TEXT PROVIDED:
The Dogs Of Revolution

dogsThe topic of revolution is frequently addressed on this blog as an imperative to end the Animal Holocaust. As there are not enough animal activists to accomplish such a course of action, it will be necessary, and logical, to join with others who are also enemies of the state.

The Animal Holocaust claims over 60 billion victims every year. All victims of capitalism, all sacrificed on the altar of profits, all murdered by businessmen, all the horrors defended by conservatives, all the horrors sanctified by religions, all the horrors perfectly legal.


 Animals are born into slavery, tortured in slavery, murdered in slavery.
They are mere property, their suffering tolerated by society, their cries unheard by the overwhelming majority of people who are complicit in their abuse and their deaths.


The Animal Holocaust is increasing in numbers every year, in spite of all we in the animal movement do to educate the public, to recruit vegans, to spread compassion.

The number of animals who die in slaughterhouses is expected to double in 20 years.

The animals are losing. All we do is no match for the capitalist propaganda machine that creates ever increasing demand for animal corpses. Our meager personal resources are drowned out by advertising campaigns funded by the blood and screams of the victims of Big Agriculture.

WORK INSTRUCTIONS:
Continue the blog post on revolution and animal activism, starting right after its last sentence. The material that comes next is separate from this text.

DATA EXCERPTS:
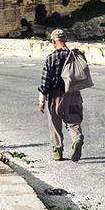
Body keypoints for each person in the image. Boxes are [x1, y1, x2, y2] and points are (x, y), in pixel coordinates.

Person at [38, 28, 84, 161]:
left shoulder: (51, 58)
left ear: (53, 41)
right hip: (74, 94)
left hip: (56, 96)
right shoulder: (75, 56)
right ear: (65, 40)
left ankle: (57, 151)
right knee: (73, 122)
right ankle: (77, 139)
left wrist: (41, 101)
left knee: (55, 124)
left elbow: (45, 83)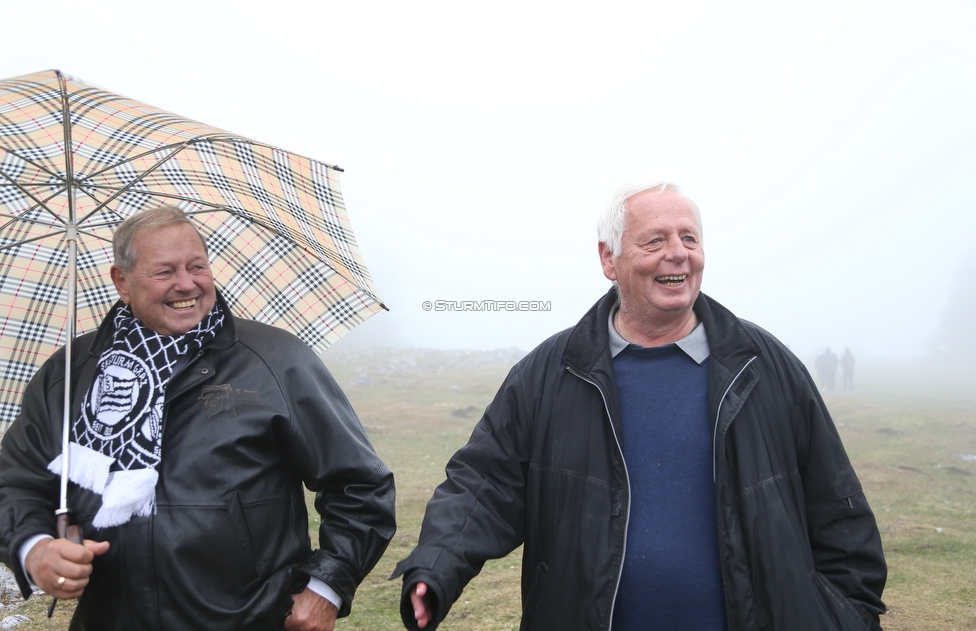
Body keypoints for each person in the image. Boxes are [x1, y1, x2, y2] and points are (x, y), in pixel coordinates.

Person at [392, 183, 886, 630]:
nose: (678, 255)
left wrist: (846, 615)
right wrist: (436, 568)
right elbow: (483, 485)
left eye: (689, 239)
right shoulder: (549, 373)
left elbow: (838, 509)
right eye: (655, 241)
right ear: (609, 259)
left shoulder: (765, 367)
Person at [0, 206, 396, 631]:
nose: (186, 284)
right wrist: (36, 549)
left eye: (197, 267)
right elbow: (14, 483)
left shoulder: (276, 361)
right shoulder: (70, 374)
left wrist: (326, 589)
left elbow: (360, 484)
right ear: (122, 282)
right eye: (165, 272)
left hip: (250, 620)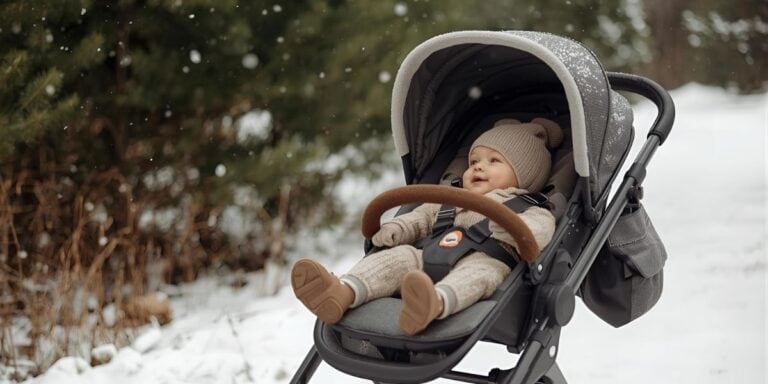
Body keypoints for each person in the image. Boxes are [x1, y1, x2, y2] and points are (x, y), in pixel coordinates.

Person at [291, 118, 563, 335]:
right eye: (473, 161)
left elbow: (540, 231)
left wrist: (515, 228)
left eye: (494, 161)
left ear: (525, 174)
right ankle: (341, 292)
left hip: (487, 258)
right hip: (428, 255)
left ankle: (434, 303)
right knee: (398, 257)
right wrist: (399, 227)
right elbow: (420, 218)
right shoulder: (448, 199)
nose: (478, 168)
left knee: (480, 273)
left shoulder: (530, 207)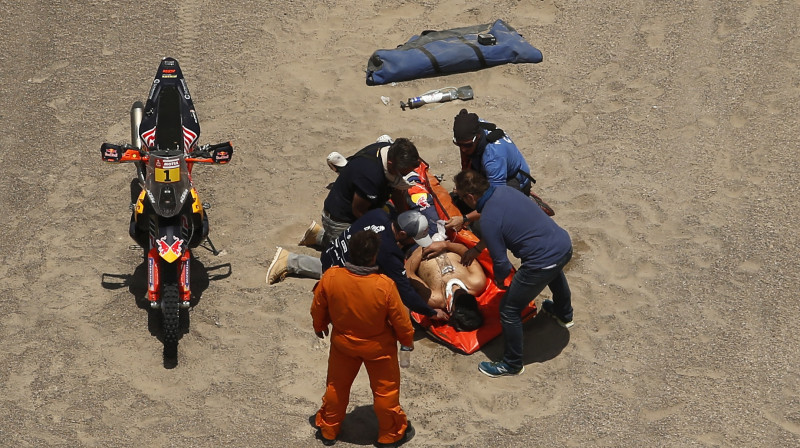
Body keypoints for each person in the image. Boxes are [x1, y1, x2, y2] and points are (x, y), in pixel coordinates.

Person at [430, 170, 574, 378]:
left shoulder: (488, 219)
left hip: (541, 262)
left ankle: (512, 363)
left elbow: (501, 263)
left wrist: (500, 281)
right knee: (553, 271)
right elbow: (496, 222)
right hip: (562, 245)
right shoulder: (505, 191)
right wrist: (477, 249)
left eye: (461, 197)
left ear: (470, 197)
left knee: (508, 310)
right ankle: (563, 313)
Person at [311, 230, 416, 447]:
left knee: (336, 387)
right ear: (374, 256)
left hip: (343, 344)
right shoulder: (384, 286)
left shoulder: (331, 277)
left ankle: (329, 429)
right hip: (378, 348)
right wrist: (407, 340)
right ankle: (390, 434)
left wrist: (319, 326)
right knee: (386, 390)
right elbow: (401, 320)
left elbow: (318, 307)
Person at [267, 209, 449, 321]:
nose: (413, 243)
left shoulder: (378, 214)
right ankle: (290, 260)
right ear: (402, 233)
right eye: (412, 239)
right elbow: (405, 291)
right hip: (334, 268)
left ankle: (318, 235)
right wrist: (431, 312)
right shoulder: (388, 251)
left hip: (334, 248)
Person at [445, 109, 552, 242]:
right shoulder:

TASK ANSWER:
Capitalist societies murder and consume more animal corpses than every other type of society in human history, from aboriginal societies to feudal societies to mercantilist societies to socialist societies.

Capitalism will never yield to compassion.
Capitalism will never surrender profits and private property to animal rights.
Capitalism is the primary cause of animal cruelty, exploitation, and murder.

Whatever government were to emerge from an overthrow of capitalism would be a huge improvement for the animals. And if animal activists are close to the reins of power, they will be in positions to make major differences for the animals.

The enemies of the capitalist state are numerous, and growing.
Social justice advocates are fighting against racism, police terrorism, institutional injustice.
Peace advocates are fighting against war, militarization, belligerent foreign policy, and drone murders.
Occupiers are fighting against wealth inequality, income disparity, and globalization.
Feminists are fighting for equality and reproductive freedoms.
The poor are fighting for economic justice and safety nets.
Prison reformers are fighting against the American prison state, the death penalty, and unequal justice.
Environmentalists are fighting to save the planet from the sixth mass extinction.
Animal activists are fighting for our fellow Earthlings.


 To topple capitalism will require the concerted efforts of all enemies of the state.


Revolution could occur at any time. It will require a flash point, perhaps several, public outrage, a critical mass of supporters taking to the streets, oppressive government response, coordinated resistance. There may be several false starts and failed attempts to sustain revolt.

The first wave of state power to be unleashed against the people will be local police. If revolt gains traction, the second wave will be National Guard troops.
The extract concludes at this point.